Directive: Give every line of the transcribed text from all the entries below as a numbered list, skipping blank lines. Leave the pictures out of the answer.

Entries shown:
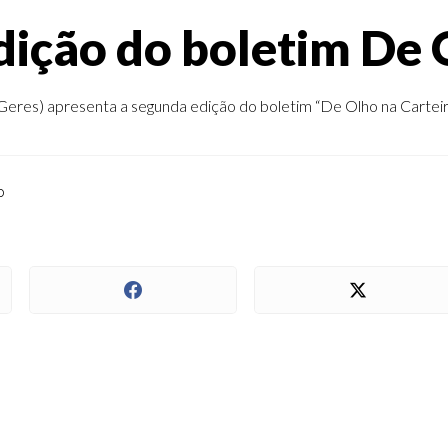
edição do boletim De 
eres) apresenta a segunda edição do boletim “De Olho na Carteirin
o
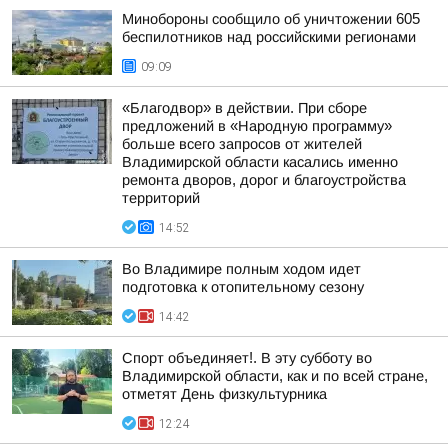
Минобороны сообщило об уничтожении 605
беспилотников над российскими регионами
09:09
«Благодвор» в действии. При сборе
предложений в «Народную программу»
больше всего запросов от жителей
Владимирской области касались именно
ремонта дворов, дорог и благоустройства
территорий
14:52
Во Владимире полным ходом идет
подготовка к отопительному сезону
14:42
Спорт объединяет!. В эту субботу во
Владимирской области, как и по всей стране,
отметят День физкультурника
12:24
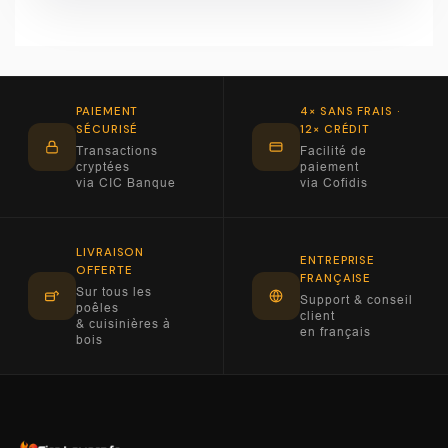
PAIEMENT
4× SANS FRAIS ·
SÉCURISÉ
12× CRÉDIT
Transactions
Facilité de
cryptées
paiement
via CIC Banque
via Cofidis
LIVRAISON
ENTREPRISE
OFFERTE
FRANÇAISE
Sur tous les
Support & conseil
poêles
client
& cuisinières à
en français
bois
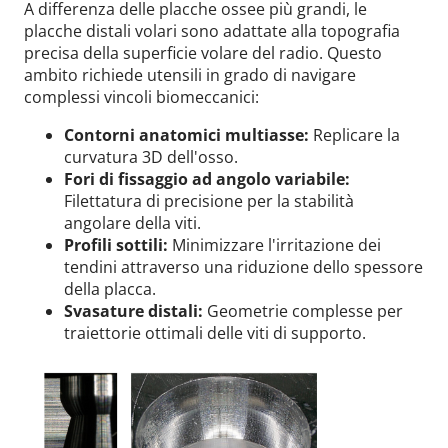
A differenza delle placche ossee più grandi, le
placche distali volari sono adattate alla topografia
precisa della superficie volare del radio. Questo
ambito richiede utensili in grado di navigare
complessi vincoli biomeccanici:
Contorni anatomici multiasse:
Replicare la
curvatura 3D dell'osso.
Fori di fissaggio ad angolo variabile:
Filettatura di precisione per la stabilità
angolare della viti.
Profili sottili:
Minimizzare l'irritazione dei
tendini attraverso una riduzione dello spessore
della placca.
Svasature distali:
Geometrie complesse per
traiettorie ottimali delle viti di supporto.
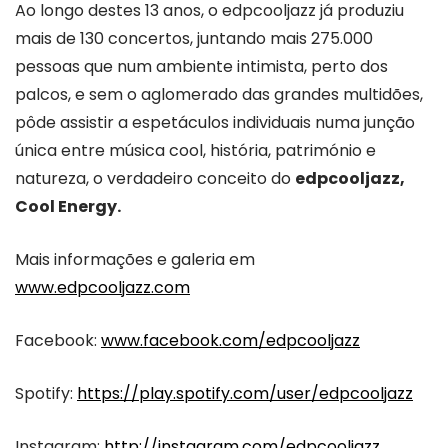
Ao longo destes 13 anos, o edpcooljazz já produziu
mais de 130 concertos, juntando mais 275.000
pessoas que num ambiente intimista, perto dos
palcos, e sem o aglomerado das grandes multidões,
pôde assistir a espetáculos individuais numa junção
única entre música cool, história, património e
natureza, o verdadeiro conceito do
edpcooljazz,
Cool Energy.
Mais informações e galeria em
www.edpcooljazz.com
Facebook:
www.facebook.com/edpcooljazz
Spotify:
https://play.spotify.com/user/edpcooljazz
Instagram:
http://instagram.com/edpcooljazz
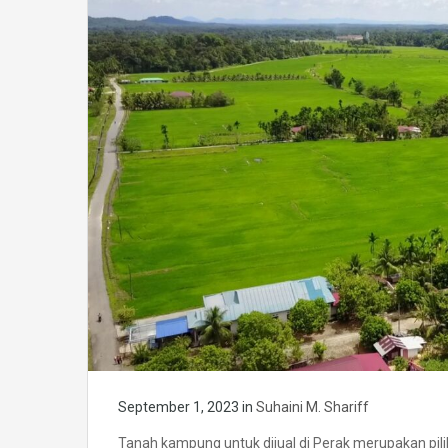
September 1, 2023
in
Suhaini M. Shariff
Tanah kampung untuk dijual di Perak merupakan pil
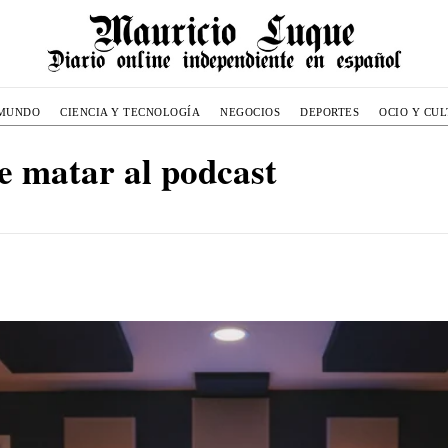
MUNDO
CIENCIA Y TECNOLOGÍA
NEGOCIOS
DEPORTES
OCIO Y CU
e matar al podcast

Final answer:
1. edição do boletim De 
2. eres) apresenta a segunda edição do boletim “De Olho na Carteirin
3. o
4. Минобороны сообщило об уничтожении 605
5. беспилотников над российскими регионами
6. 09:09
7. «Благодвор» в действии. При сборе
8. предложений в «Народную программу»
9. больше всего запросов от жителей
10. Владимирской области касались именно
11. ремонта дворов, дорог и благоустройства
12. территорий
13. 14:52
14. Во Владимире полным ходом идет
15. подготовка к отопительному сезону
16. 14:42
17. Спорт объединяет!. В эту субботу во
18. Владимирской области, как и по всей стране,
19. отметят День физкультурника
20. 12:24
21. PAIEMENT
22. 4× SANS FRAIS ·
23. SÉCURISÉ
24. 12× CRÉDIT
25. Transactions
26. Facilité de
27. cryptées
28. paiement
29. via CIC Banque
30. via Cofidis
31. LIVRAISON
32. ENTREPRISE
33. OFFERTE
34. FRANÇAISE
35. Sur tous les
36. Support & conseil
37. poêles
38. client
39. & cuisinières à
40. en français
41. bois
42. A differenza delle placche ossee più grandi, le
43. placche distali volari sono adattate alla topografia
44. precisa della superficie volare del radio. Questo
45. ambito richiede utensili in grado di navigare
46. complessi vincoli biomeccanici:
47. Contorni anatomici multiasse:
48. Replicare la
49. curvatura 3D dell'osso.
50. Fori di fissaggio ad angolo variabile:
51. Filettatura di precisione per la stabilità
52. angolare della viti.
53. Profili sottili:
54. Minimizzare l'irritazione dei
55. tendini attraverso una riduzione dello spessore
56. della placca.
57. Svasature distali:
58. Geometrie complesse per
59. traiettorie ottimali delle viti di supporto.
60. Ao longo destes 13 anos, o edpcooljazz já produziu
61. mais de 130 concertos, juntando mais 275.000
62. pessoas que num ambiente intimista, perto dos
63. palcos, e sem o aglomerado das grandes multidões,
64. pôde assistir a espetáculos individuais numa junção
65. única entre música cool, história, património e
66. natureza, o verdadeiro conceito do
67. edpcooljazz,
68. Cool Energy.
69. Mais informações e galeria em
70. www.edpcooljazz.com
71. Facebook:
72. www.facebook.com/edpcooljazz
73. Spotify:
74. https://play.spotify.com/user/edpcooljazz
75. Instagram:
76. http://instagram.com/edpcooljazz
77. September 1, 2023
78. in
79. Suhaini M. Shariff
80. Tanah kampung untuk dijual di Perak merupakan pil
81. MUNDO
82. CIENCIA Y TECNOLOGÍA
83. NEGOCIOS
84. DEPORTES
85. OCIO Y CU
86. e matar al podcast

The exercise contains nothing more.